In a boat, there will be more moment-to-moment variability in speed than there will be on land. You will need to think more in averages than in moment-to-moment numbers, and that encourages planning the pace for an entire piece or race, not just the “I’m doing a power ten” mentality.
If you are in your single and don’t wish to switch to a training plan where you test every six weeks to obtain new training splits, you can still train by pace. When you do a piece at a particular level of effort, if it’s a calm day you can note your average pace. The next time you do that piece, aim to keep the pace constant at your average pace. If you can raise that constant pace by a small amount over time, so much the better. Regardless, you should be able to use your speed coach to help you with the tiny refinements in technique that come from associating your movements with changes in boat speed.
Try it!
Karen, I love your blog and am glad to see that you're back at it. The posts on Proxies and Training by Pace are really interesting to me because they get at why I've always loved the erg so much. Training by splits is really motivating for me, but I've never really cared much about splits on the water because I never knew what to aim for and just went by perceived effort. So I'm eager to give this a try with my HOCR training.

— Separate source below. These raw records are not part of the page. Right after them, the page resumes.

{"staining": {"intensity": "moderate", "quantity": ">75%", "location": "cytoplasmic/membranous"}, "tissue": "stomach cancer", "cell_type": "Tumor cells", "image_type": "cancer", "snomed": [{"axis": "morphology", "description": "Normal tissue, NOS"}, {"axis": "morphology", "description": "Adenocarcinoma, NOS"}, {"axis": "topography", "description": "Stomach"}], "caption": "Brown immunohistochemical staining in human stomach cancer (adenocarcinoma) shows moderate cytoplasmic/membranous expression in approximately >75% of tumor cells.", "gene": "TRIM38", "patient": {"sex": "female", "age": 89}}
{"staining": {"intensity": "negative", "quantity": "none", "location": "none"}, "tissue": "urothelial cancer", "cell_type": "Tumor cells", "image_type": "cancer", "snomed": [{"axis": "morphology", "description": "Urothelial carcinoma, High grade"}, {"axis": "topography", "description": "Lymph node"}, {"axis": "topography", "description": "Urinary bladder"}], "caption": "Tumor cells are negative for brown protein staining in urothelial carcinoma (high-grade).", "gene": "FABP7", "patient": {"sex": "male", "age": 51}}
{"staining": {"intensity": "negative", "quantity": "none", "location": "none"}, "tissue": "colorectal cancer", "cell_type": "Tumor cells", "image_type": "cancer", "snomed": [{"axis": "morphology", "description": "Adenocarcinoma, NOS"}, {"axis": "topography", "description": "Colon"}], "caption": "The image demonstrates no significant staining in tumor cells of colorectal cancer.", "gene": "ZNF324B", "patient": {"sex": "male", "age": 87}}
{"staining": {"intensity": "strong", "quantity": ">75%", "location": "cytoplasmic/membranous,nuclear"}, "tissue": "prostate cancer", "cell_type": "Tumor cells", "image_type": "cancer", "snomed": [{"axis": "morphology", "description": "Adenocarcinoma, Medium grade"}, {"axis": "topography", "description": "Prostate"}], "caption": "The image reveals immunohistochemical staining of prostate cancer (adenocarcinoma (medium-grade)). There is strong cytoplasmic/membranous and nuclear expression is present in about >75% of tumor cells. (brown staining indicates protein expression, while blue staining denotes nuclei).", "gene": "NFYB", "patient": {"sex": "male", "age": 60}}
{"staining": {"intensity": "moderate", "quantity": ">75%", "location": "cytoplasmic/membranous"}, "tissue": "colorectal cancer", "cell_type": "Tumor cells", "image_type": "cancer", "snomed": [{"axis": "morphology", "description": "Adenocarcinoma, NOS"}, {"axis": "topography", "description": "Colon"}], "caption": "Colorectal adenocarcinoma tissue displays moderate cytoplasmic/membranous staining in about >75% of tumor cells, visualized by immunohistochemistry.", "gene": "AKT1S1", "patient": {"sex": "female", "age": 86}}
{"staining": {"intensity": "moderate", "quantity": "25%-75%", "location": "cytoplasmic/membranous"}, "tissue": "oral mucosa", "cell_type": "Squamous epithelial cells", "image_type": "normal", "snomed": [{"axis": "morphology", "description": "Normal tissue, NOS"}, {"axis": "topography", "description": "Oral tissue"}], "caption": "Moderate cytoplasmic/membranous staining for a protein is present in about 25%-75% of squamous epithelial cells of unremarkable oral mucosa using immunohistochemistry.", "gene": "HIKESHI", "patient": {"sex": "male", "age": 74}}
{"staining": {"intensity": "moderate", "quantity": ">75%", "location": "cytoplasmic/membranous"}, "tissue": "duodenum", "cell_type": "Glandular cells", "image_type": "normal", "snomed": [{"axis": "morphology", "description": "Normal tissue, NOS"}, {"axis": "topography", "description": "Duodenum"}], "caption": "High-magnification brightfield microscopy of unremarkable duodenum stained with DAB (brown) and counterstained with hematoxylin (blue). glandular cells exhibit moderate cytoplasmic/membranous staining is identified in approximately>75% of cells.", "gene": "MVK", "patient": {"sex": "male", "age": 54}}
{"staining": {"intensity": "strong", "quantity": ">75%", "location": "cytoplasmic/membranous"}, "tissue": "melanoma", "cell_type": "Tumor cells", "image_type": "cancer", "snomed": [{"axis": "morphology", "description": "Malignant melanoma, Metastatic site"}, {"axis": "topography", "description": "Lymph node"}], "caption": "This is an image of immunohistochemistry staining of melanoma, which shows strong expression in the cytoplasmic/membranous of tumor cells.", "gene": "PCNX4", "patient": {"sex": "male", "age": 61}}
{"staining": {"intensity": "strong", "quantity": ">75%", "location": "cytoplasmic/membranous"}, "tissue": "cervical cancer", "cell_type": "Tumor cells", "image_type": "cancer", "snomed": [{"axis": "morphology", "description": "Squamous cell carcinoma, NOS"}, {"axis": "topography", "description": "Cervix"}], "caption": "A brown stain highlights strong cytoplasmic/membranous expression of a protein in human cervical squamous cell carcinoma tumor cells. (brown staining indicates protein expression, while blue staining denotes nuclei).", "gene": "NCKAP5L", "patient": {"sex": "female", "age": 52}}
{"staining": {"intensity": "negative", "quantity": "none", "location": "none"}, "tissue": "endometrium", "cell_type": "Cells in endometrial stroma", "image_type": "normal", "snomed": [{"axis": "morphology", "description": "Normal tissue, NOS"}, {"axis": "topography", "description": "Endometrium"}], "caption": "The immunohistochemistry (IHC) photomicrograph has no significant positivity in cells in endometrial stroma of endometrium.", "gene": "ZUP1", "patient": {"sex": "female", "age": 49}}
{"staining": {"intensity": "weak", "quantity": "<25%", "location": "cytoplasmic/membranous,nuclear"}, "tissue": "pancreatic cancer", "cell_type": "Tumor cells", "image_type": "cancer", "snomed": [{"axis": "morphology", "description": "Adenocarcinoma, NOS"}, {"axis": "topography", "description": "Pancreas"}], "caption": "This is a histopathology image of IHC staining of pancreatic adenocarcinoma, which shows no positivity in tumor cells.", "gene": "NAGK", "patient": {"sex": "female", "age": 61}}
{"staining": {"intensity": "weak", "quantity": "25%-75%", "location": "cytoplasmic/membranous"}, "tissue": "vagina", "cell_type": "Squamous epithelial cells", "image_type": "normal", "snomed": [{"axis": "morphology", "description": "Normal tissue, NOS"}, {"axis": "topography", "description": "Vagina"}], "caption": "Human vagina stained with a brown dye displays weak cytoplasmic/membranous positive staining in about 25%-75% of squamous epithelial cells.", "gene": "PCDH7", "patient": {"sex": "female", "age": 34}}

Kick me if this is answered in your posts, but can you give some guidelines for determining goal splits based on the 20' or 30' on the water test? How many seconds should be added for the different category levels? I've particularly struggled with figuring out how hard SS should be.
Thanks for writing!
Joy
Posted by: Joy | August 17, 2009 at 10:06 AM
Hey Joy!
Wow, you like the erg. Interesting.... I thought it would be because you are so tall, and therefore can do really well. Not that I'm jealous. No, not at all.
The way you do a 20' on-water or on-erg test and get your splits is relatively easy (except for doing the actual test). The second hardest part is remembering to shut your timer off right after twenty minutes.
Then you calculate or find your average split (time per 500m) from that piece.
Category VI (easy steady state) is 13 seconds slower than your average
Category V (vigorous steady state) is 8 second slower
Category IV (~head-pace) is 2 seconds slower
Category III (~2K pace) is 2 seconds faster
Category II and Category I can be determined from the average, but it's not that accurate or needed, since these are usually all-out for the distance or time (2'/500m and <30", respectively). You can find more information in Ed McNeely's book "Training for Rowing."
If you want to do this kind of training, give yourself a rest-and-test week every 6 weeks (5 weeks on, 1 week off). During that off week, no more than 30' of easy steady state per day, except for the day when you redo your 20' piece.
Can't wait to see how you do this year!